## RAW DATA:
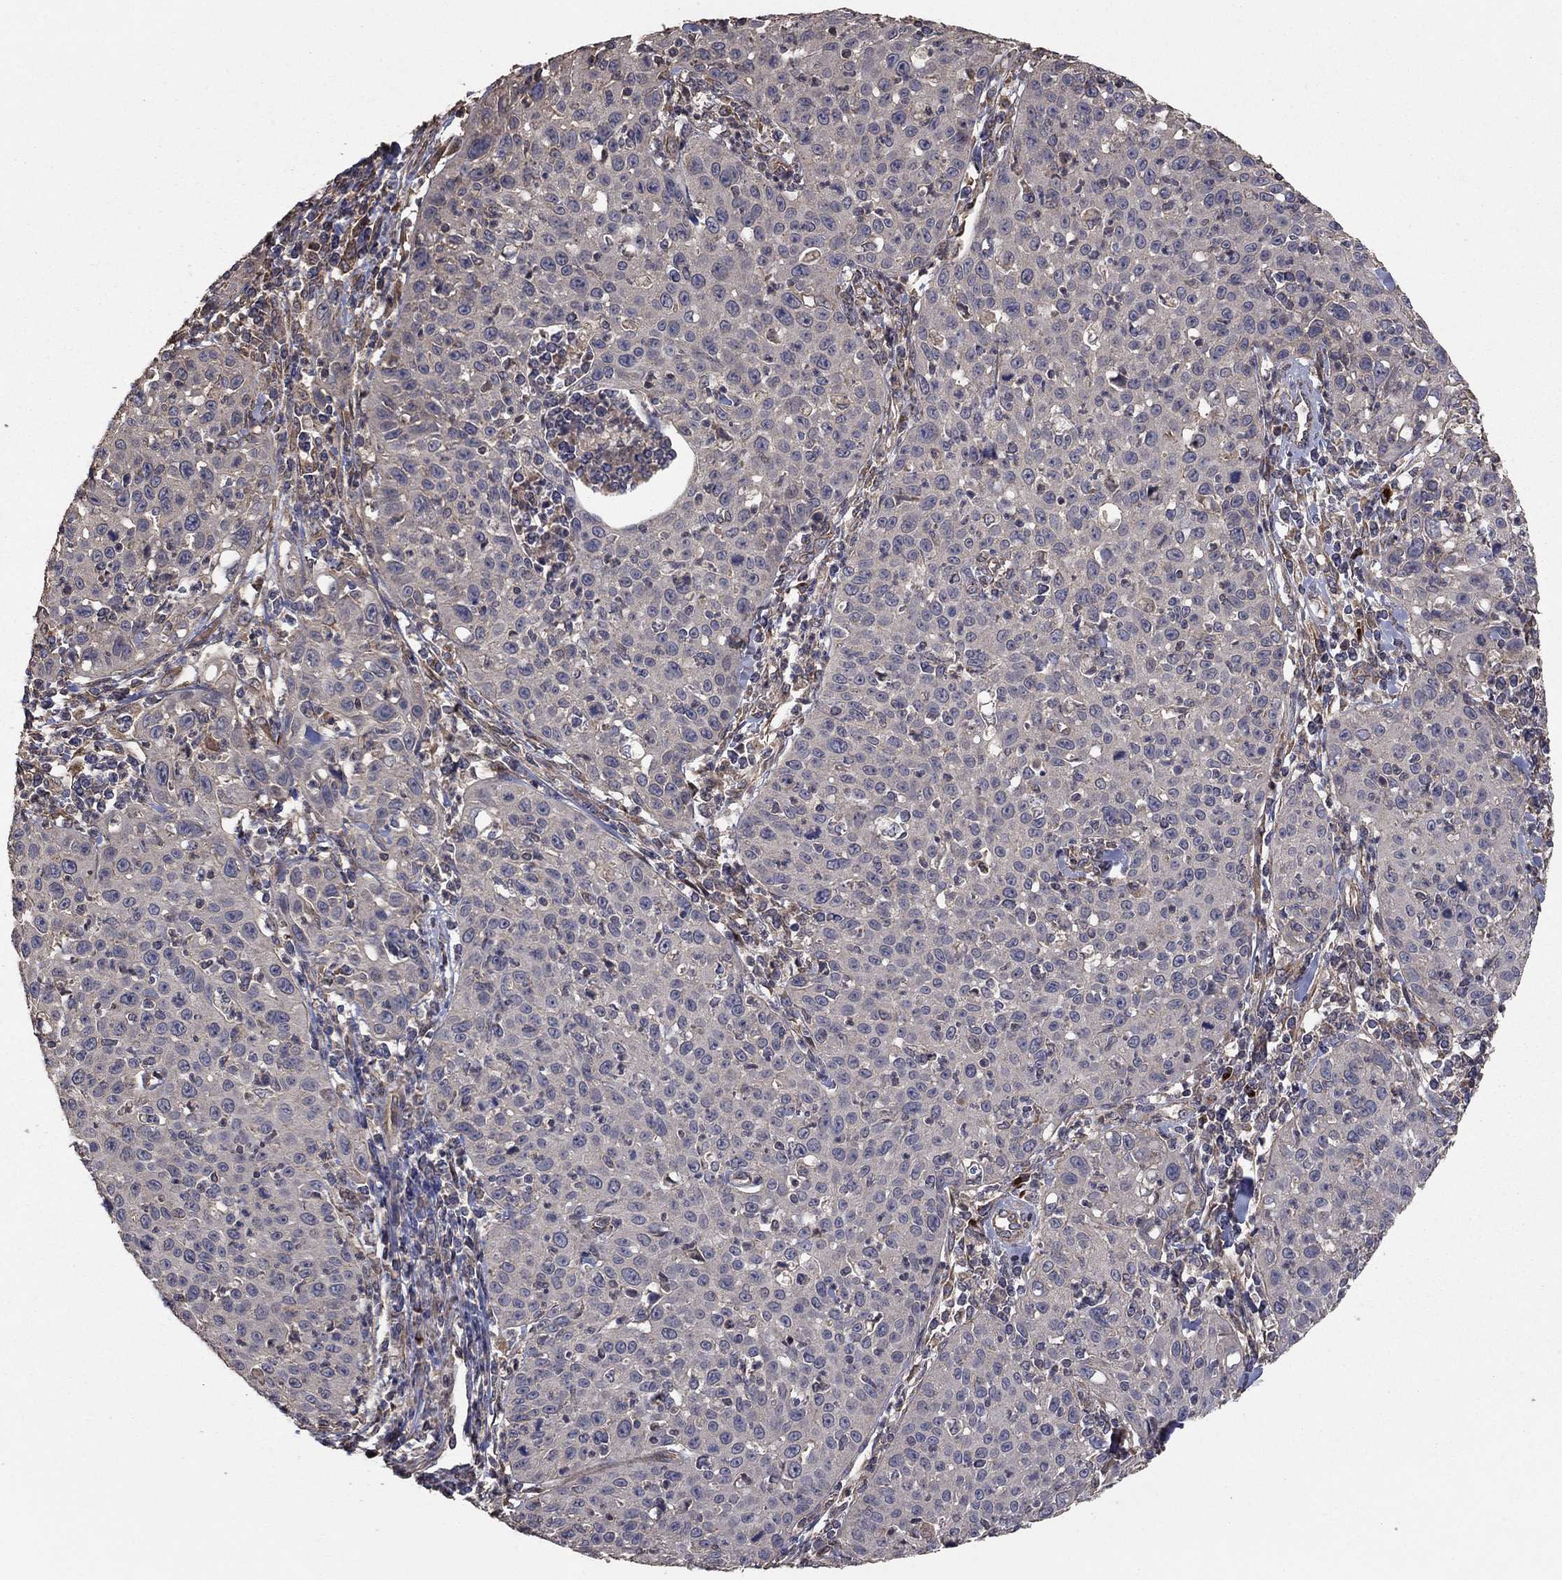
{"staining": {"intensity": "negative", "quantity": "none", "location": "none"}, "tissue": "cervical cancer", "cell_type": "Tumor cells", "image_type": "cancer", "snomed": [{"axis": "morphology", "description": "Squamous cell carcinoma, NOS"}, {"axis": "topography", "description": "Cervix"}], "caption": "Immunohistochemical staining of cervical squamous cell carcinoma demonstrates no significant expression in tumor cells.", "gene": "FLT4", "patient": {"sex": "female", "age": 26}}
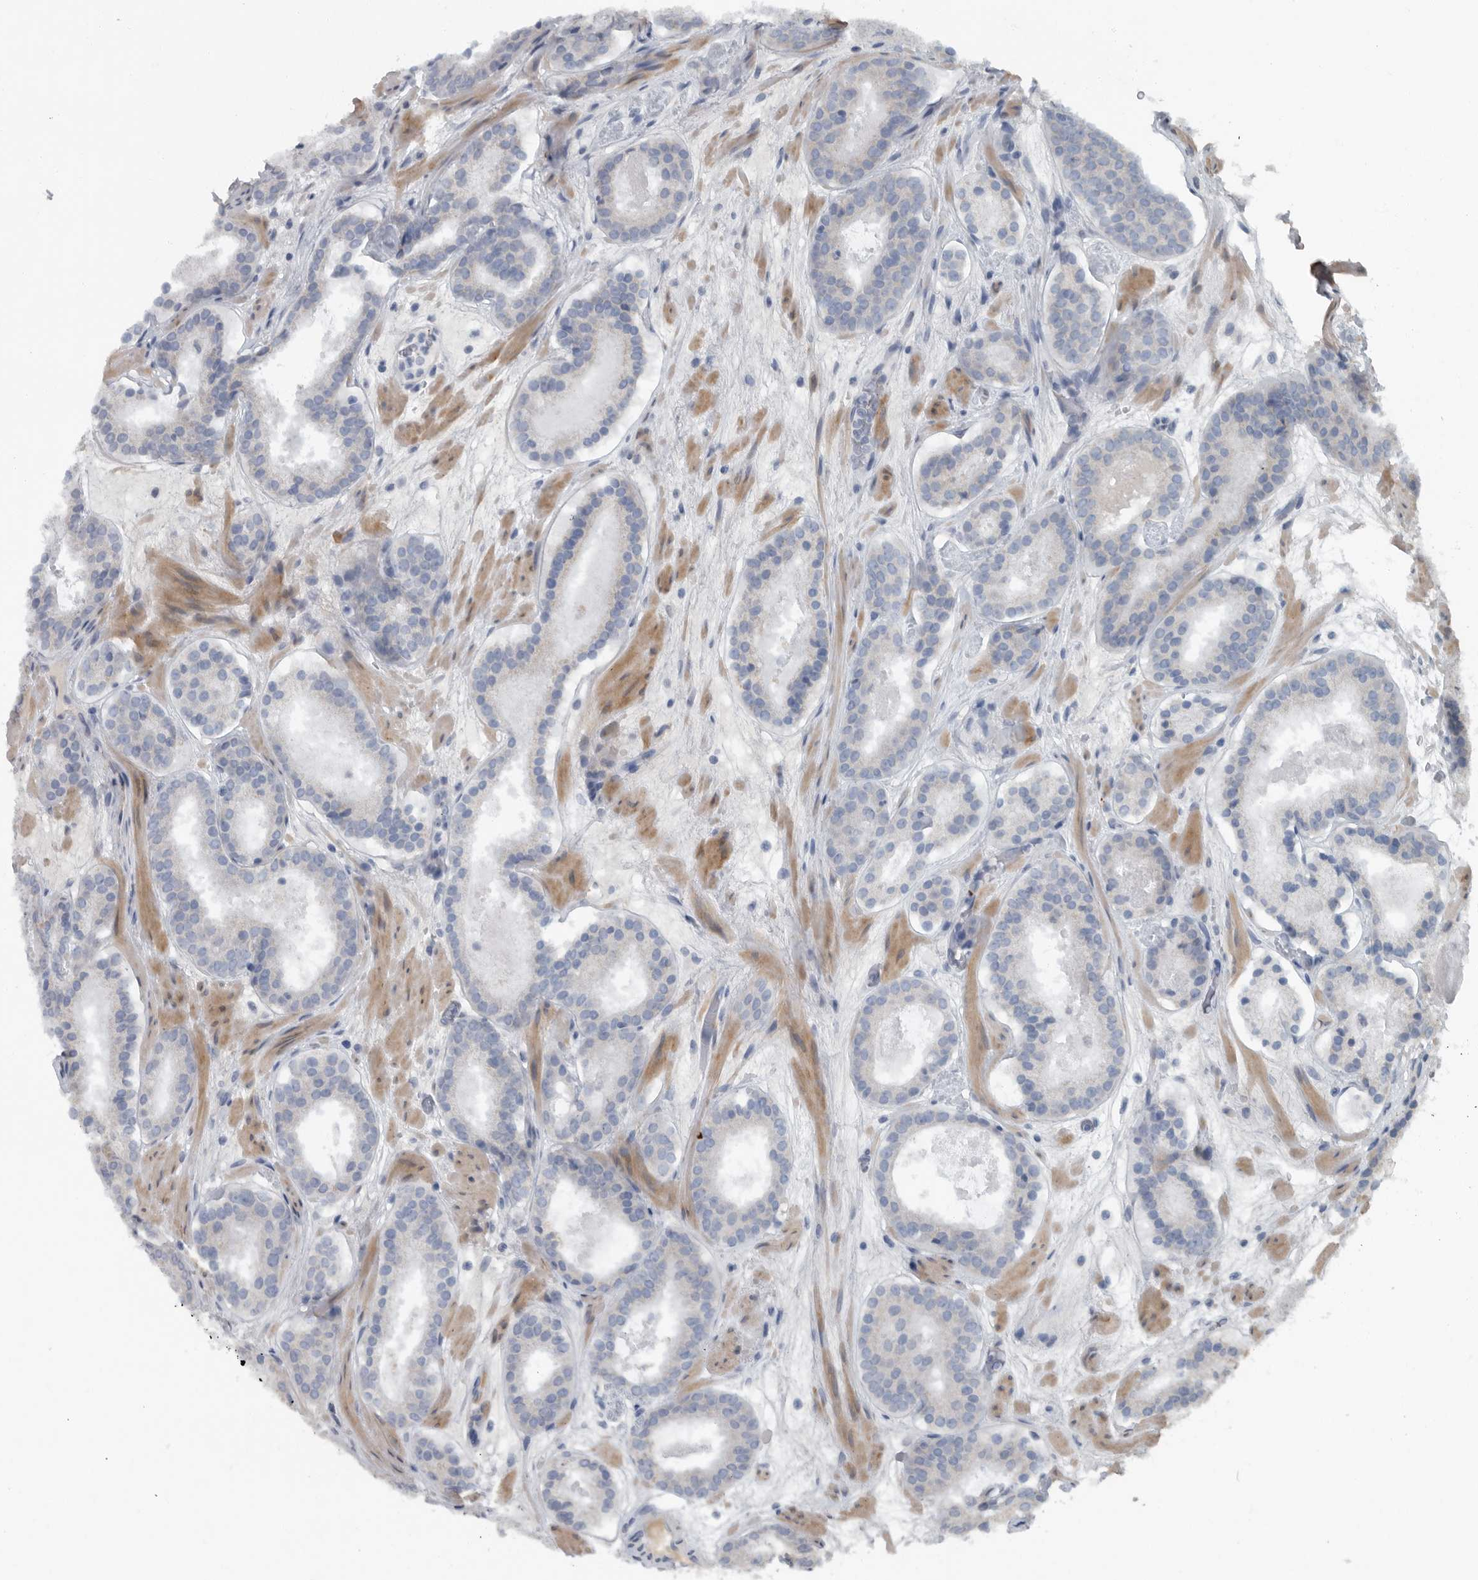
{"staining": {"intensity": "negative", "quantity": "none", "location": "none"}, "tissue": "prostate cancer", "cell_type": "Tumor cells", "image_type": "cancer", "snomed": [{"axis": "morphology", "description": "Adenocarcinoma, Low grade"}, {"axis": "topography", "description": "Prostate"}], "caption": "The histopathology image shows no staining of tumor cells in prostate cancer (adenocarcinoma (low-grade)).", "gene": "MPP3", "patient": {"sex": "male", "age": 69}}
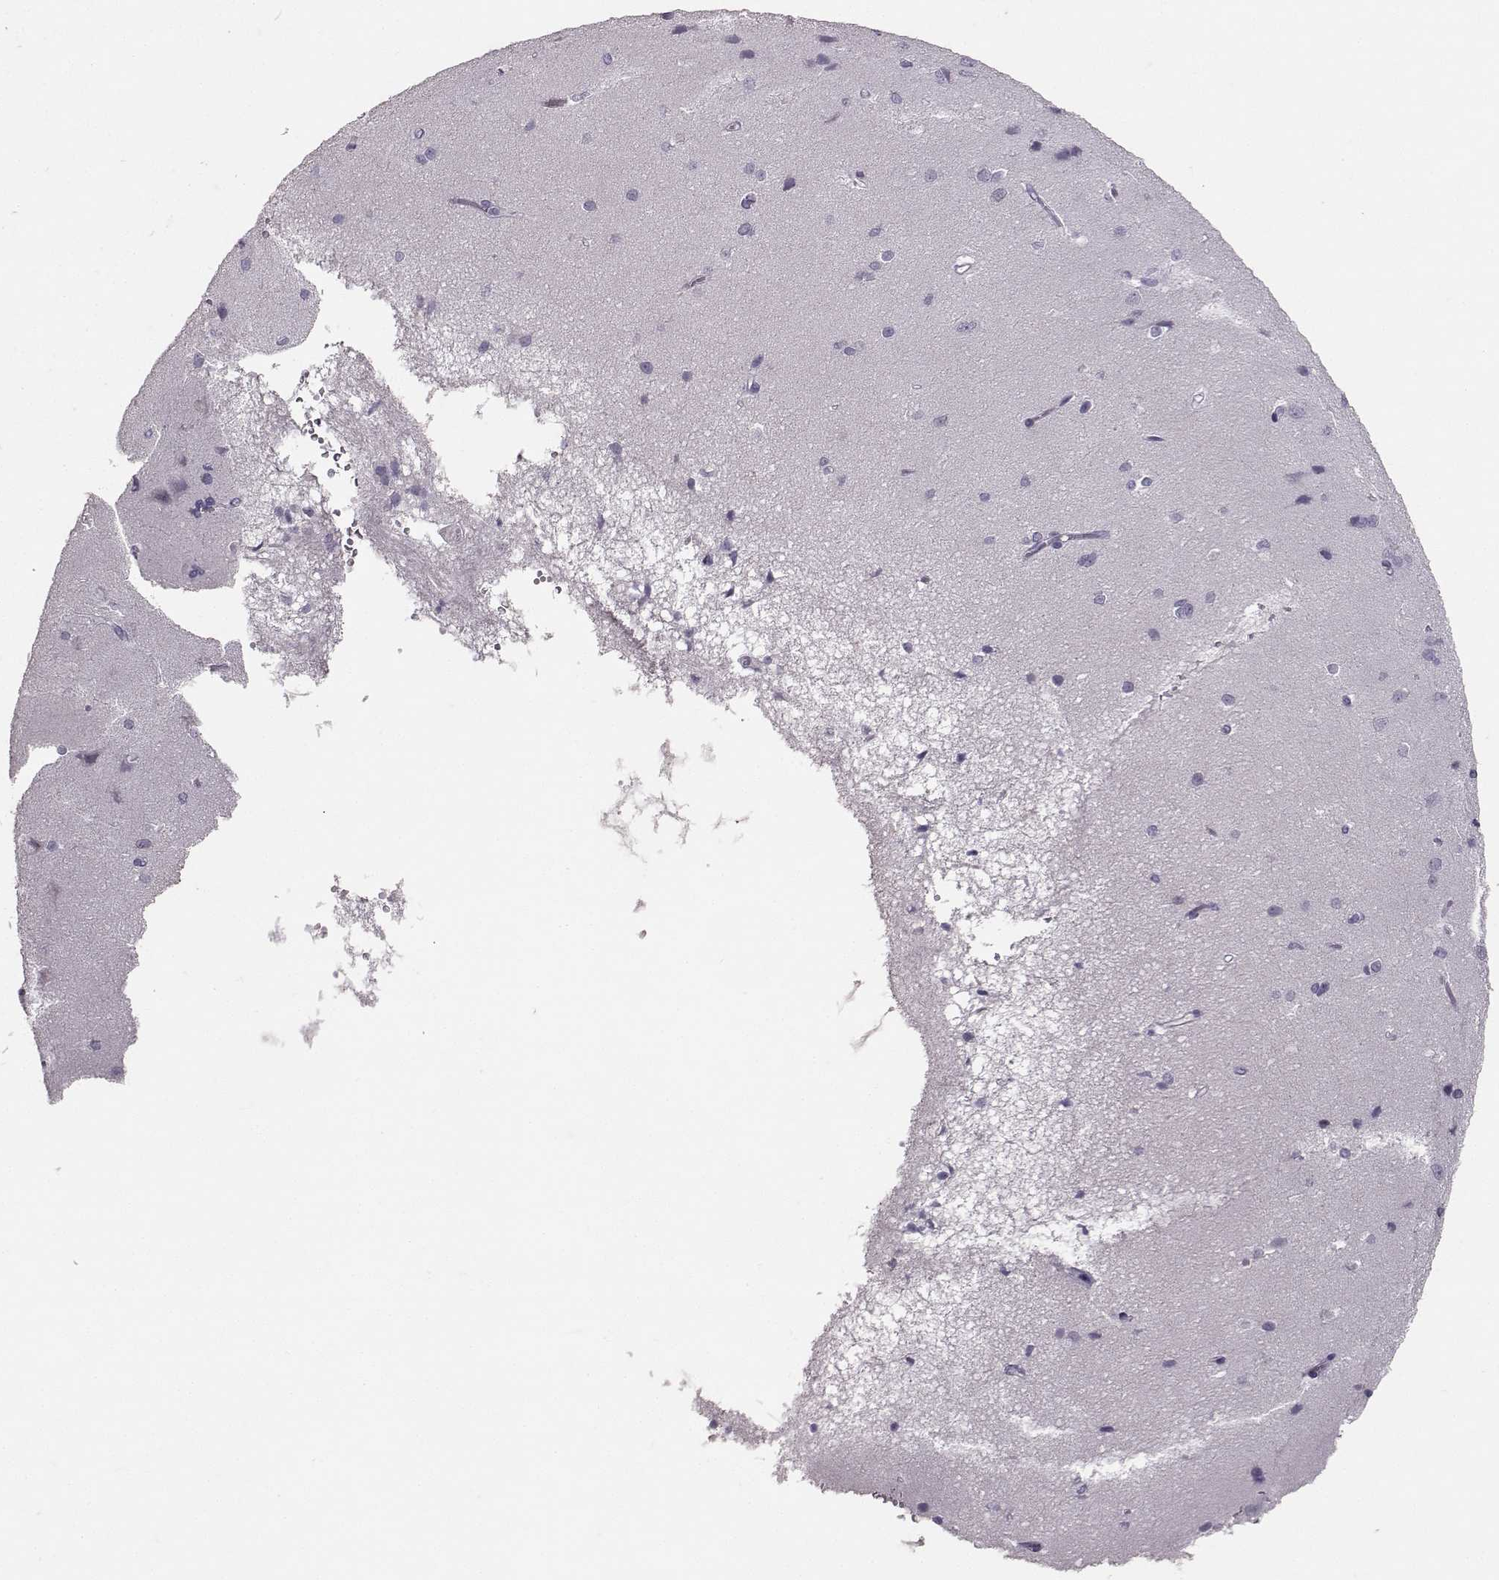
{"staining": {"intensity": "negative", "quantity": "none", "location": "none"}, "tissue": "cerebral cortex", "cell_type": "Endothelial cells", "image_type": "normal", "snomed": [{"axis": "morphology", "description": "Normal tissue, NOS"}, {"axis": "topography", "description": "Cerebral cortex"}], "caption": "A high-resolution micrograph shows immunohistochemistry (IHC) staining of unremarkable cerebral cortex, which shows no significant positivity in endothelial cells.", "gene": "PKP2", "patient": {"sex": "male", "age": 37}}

## ACTIVITY:
Output the material word for word. Pictures do not go in.

## SOLUTION FOR THIS PROBLEM:
{"staining": {"intensity": "negative", "quantity": "none", "location": "none"}, "tissue": "cervical cancer", "cell_type": "Tumor cells", "image_type": "cancer", "snomed": [{"axis": "morphology", "description": "Squamous cell carcinoma, NOS"}, {"axis": "topography", "description": "Cervix"}], "caption": "Immunohistochemical staining of cervical squamous cell carcinoma demonstrates no significant expression in tumor cells.", "gene": "FLT4", "patient": {"sex": "female", "age": 26}}
{"staining": {"intensity": "negative", "quantity": "none", "location": "none"}, "tissue": "prostate cancer", "cell_type": "Tumor cells", "image_type": "cancer", "snomed": [{"axis": "morphology", "description": "Adenocarcinoma, Low grade"}, {"axis": "topography", "description": "Prostate"}], "caption": "The histopathology image shows no staining of tumor cells in prostate cancer (adenocarcinoma (low-grade)).", "gene": "MPP3", "patient": {"sex": "male", "age": 69}}
{"staining": {"intensity": "negative", "quantity": "none", "location": "none"}, "tissue": "cerebral cortex", "cell_type": "Endothelial cells", "image_type": "normal", "snomed": [{"axis": "morphology", "description": "Normal tissue, NOS"}, {"axis": "topography", "description": "Cerebral cortex"}], "caption": "A high-resolution micrograph shows immunohistochemistry (IHC) staining of unremarkable cerebral cortex, which shows no significant positivity in endothelial cells.", "gene": "PKP2", "patient": {"sex": "male", "age": 37}}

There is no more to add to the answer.